##manager.scheduler.building##: Edificio Santa Maria
##manager.scheduler.room##: Auditorio San Agustin
Date: 2019-07-10 12:00 PM – 03:45 PM
Last modified: 2019-06-14
Abstract
Chromatin is the macromolecular complex of DNA and proteins found in eukaryotic cells, its primary functions are to package DNA into dense structures suitable for cell division and to facilitate gene expression. It is now well established that the 3D structure of chromatin is intimately linked to gene function. However, the detailed structure of chromatin and the mechanisms explaining how structure controls gene expression are still poorly understood. This is due to the large size of the molecules and long timescales limiting the applicability of atomistic molecular simulation, and the dense structures limiting in-vivo experimental imaging techniques from achieving sufficient resolution.

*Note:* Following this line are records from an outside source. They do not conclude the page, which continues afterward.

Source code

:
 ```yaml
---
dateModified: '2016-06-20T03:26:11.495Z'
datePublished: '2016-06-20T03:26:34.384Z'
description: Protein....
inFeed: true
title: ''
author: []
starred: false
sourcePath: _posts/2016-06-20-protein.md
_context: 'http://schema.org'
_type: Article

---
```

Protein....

We have created a new coarse-grained chromatin model which represents DNA at base-pair level and proteins at residue level. The model is implemented in LAMMPS molecular dynamics software package using bespoke forcefields. We are able to investigate the dynamics (e.g. force-extension, DNA unwrapping, and DNA sliding) and the equilibrium structural properties of chromatin at high resolution for large system sizes as a function of DNA sequence and epigenetic modifications.